Direktur Utama PT KKA, Suriansyah mengatakan, dugaan korupsi ini dilaporkan ke KPK karena adanya desakan dari karyawan PT KKA agar direksi yang menjabat saat ini menyelesaikan semua masalah korupsi di PT KKA yang diduga dilakukan oleh direksi yang lama.

Korupsi itu antara lain pengadaan kayu pinus import dari tahun 1998 sampai 2002 dengan kerugian negara sebesar 9.343.714,825 dolar Amerika Serikat atau setara dengan Rp 88.298.105.100. Juga dalam pengembangan sistem informasi manajemen kontrak No 917/6/L/1999, dengan kerugian negara sebesar Rp 18.078.765.450, kata Suriansyah.

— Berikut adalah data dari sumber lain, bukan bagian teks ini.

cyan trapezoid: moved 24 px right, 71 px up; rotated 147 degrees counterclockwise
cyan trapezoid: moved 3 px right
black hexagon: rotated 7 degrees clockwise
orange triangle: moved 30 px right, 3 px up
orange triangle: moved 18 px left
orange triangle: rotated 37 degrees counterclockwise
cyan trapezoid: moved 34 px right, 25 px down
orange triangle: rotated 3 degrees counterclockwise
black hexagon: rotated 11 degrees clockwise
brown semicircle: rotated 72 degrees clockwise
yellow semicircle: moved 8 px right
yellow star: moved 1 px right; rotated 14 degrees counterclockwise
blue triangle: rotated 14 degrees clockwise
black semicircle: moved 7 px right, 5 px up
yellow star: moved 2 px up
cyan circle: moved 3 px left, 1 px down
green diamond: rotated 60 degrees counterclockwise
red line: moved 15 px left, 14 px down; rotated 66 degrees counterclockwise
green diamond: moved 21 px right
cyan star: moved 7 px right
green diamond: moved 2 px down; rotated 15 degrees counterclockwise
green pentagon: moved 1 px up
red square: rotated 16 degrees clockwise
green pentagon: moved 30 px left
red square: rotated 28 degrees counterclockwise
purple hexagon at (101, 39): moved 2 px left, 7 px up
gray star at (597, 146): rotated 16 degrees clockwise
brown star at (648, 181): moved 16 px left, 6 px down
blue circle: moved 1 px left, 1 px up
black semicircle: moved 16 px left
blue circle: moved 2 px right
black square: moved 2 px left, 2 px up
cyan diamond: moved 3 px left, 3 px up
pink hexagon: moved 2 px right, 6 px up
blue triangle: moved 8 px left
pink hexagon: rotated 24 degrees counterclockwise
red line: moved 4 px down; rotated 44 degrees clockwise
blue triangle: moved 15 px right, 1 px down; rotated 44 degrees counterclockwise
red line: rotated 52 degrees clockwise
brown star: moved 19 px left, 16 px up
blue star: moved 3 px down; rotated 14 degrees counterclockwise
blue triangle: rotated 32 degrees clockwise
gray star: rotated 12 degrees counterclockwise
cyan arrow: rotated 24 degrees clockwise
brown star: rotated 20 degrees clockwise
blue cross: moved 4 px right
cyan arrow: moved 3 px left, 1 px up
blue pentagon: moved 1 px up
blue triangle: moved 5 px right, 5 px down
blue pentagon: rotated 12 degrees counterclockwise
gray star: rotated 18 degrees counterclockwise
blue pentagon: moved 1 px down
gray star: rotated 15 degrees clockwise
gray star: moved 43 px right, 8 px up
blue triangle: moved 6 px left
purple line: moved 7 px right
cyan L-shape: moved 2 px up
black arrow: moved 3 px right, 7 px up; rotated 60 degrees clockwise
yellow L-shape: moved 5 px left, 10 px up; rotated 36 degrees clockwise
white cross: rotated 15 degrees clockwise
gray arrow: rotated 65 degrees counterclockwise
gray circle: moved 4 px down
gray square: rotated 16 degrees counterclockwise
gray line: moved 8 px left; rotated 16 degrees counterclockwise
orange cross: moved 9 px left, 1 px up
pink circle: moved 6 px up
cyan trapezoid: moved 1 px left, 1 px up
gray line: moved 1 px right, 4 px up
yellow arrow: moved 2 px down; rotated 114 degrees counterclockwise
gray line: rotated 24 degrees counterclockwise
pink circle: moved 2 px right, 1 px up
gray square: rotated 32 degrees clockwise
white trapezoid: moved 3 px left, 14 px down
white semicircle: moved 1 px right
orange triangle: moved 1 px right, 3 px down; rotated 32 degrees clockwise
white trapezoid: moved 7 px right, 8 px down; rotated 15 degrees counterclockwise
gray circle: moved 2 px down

Selain itu, tambahnya, dengan adanya klaim dari Gespa/Napco, Arab Saudi pada 24 Mei 2000 atas kertas yang dikirim 25 Januari 2000, 29 Februari 2000, dan 22 April 2000 telah diganti sebanyak 1.600.007 MT pada Maret 2001. Namun sampai saat ini sejumlah 1.600 ton kertas yang rusak tidak pernah dikembalikan. Dengan itu, negara dirugikan sebesar Rp 7.302.960.000.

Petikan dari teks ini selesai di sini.